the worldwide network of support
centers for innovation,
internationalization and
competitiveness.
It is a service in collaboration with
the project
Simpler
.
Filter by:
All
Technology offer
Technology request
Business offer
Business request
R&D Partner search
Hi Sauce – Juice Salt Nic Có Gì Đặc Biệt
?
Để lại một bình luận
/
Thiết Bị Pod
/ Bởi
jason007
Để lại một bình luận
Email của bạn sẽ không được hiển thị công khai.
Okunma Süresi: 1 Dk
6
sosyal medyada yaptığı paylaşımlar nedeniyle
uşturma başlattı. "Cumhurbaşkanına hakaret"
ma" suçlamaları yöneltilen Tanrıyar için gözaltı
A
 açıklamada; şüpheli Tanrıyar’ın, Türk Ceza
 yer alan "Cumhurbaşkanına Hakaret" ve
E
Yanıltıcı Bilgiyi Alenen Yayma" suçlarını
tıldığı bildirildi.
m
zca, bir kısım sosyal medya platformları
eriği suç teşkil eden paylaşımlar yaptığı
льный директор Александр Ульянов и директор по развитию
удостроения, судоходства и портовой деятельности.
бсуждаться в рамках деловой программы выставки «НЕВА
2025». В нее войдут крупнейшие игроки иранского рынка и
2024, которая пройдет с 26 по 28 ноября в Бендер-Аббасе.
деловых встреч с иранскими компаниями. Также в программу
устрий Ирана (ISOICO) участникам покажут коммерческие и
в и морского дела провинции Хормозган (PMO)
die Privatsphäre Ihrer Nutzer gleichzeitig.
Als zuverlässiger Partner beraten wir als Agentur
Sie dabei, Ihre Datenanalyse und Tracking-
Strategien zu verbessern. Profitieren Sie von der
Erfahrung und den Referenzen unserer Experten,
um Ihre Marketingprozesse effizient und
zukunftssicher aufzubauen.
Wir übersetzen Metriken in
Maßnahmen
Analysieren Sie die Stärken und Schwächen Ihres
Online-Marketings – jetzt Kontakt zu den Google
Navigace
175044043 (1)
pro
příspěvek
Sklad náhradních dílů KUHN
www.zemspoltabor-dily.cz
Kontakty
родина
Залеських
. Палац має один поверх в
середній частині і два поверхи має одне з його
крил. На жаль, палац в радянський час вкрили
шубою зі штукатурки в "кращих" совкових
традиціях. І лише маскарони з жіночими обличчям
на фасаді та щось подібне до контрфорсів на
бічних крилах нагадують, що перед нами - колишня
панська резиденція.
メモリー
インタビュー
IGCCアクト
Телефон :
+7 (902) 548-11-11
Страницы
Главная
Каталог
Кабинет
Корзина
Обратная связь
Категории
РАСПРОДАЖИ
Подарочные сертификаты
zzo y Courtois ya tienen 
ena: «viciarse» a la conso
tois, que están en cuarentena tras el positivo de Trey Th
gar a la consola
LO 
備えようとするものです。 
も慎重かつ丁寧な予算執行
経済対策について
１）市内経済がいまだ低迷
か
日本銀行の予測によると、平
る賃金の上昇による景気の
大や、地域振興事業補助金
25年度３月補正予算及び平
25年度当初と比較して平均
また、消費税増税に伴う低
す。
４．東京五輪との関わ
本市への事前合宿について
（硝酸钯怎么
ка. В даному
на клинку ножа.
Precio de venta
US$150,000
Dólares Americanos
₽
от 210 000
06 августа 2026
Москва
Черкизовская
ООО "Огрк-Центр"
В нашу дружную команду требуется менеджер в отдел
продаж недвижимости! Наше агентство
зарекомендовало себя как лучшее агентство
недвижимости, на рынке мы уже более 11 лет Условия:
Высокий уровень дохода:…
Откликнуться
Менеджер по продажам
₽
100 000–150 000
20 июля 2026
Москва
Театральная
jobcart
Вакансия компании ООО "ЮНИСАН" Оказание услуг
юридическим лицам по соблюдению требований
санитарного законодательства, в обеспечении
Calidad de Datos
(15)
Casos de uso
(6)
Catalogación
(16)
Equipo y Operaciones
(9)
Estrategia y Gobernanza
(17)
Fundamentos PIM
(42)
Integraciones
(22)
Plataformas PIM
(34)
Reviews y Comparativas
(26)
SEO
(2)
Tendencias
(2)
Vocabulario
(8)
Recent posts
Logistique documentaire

******************************

_What you are asked to do:_
Reproduce every line of the data above verbatim, in the same order.

_Task answer:_
the worldwide network of support
centers for innovation,
internationalization and
competitiveness.
It is a service in collaboration with
the project
Simpler
.
Filter by:
All
Technology offer
Technology request
Business offer
Business request
R&D Partner search
Hi Sauce – Juice Salt Nic Có Gì Đặc Biệt
?
Để lại một bình luận
/
Thiết Bị Pod
/ Bởi
jason007
Để lại một bình luận
Email của bạn sẽ không được hiển thị công khai.
Okunma Süresi: 1 Dk
6
sosyal medyada yaptığı paylaşımlar nedeniyle
uşturma başlattı. "Cumhurbaşkanına hakaret"
ma" suçlamaları yöneltilen Tanrıyar için gözaltı
A
 açıklamada; şüpheli Tanrıyar’ın, Türk Ceza
 yer alan "Cumhurbaşkanına Hakaret" ve
E
Yanıltıcı Bilgiyi Alenen Yayma" suçlarını
tıldığı bildirildi.
m
zca, bir kısım sosyal medya platformları
eriği suç teşkil eden paylaşımlar yaptığı
льный директор Александр Ульянов и директор по развитию
удостроения, судоходства и портовой деятельности.
бсуждаться в рамках деловой программы выставки «НЕВА
2025». В нее войдут крупнейшие игроки иранского рынка и
2024, которая пройдет с 26 по 28 ноября в Бендер-Аббасе.
деловых встреч с иранскими компаниями. Также в программу
устрий Ирана (ISOICO) участникам покажут коммерческие и
в и морского дела провинции Хормозган (PMO)
die Privatsphäre Ihrer Nutzer gleichzeitig.
Als zuverlässiger Partner beraten wir als Agentur
Sie dabei, Ihre Datenanalyse und Tracking-
Strategien zu verbessern. Profitieren Sie von der
Erfahrung und den Referenzen unserer Experten,
um Ihre Marketingprozesse effizient und
zukunftssicher aufzubauen.
Wir übersetzen Metriken in
Maßnahmen
Analysieren Sie die Stärken und Schwächen Ihres
Online-Marketings – jetzt Kontakt zu den Google
Navigace
175044043 (1)
pro
příspěvek
Sklad náhradních dílů KUHN
www.zemspoltabor-dily.cz
Kontakty
родина
Залеських
. Палац має один поверх в
середній частині і два поверхи має одне з його
крил. На жаль, палац в радянський час вкрили
шубою зі штукатурки в "кращих" совкових
традиціях. І лише маскарони з жіночими обличчям
на фасаді та щось подібне до контрфорсів на
бічних крилах нагадують, що перед нами - колишня
панська резиденція.
メモリー
インタビュー
IGCCアクト
Телефон :
+7 (902) 548-11-11
Страницы
Главная
Каталог
Кабинет
Корзина
Обратная связь
Категории
РАСПРОДАЖИ
Подарочные сертификаты
zzo y Courtois ya tienen 
ena: «viciarse» a la conso
tois, que están en cuarentena tras el positivo de Trey Th
gar a la consola
LO 
備えようとするものです。 
も慎重かつ丁寧な予算執行
経済対策について
１）市内経済がいまだ低迷
か
日本銀行の予測によると、平
る賃金の上昇による景気の
大や、地域振興事業補助金
25年度３月補正予算及び平
25年度当初と比較して平均
また、消費税増税に伴う低
す。
４．東京五輪との関わ
本市への事前合宿について
（硝酸钯怎么
ка. В даному
на клинку ножа.
Precio de venta
US$150,000
Dólares Americanos
₽
от 210 000
06 августа 2026
Москва
Черкизовская
ООО "Огрк-Центр"
В нашу дружную команду требуется менеджер в отдел
продаж недвижимости! Наше агентство
зарекомендовало себя как лучшее агентство
недвижимости, на рынке мы уже более 11 лет Условия:
Высокий уровень дохода:…
Откликнуться
Менеджер по продажам
₽
100 000–150 000
20 июля 2026
Москва
Театральная
jobcart
Вакансия компании ООО "ЮНИСАН" Оказание услуг
юридическим лицам по соблюдению требований
санитарного законодательства, в обеспечении
Calidad de Datos
(15)
Casos de uso
(6)
Catalogación
(16)
Equipo y Operaciones
(9)
Estrategia y Gobernanza
(17)
Fundamentos PIM
(42)
Integraciones
(22)
Plataformas PIM
(34)
Reviews y Comparativas
(26)
SEO
(2)
Tendencias
(2)
Vocabulario
(8)
Recent posts
Logistique documentaire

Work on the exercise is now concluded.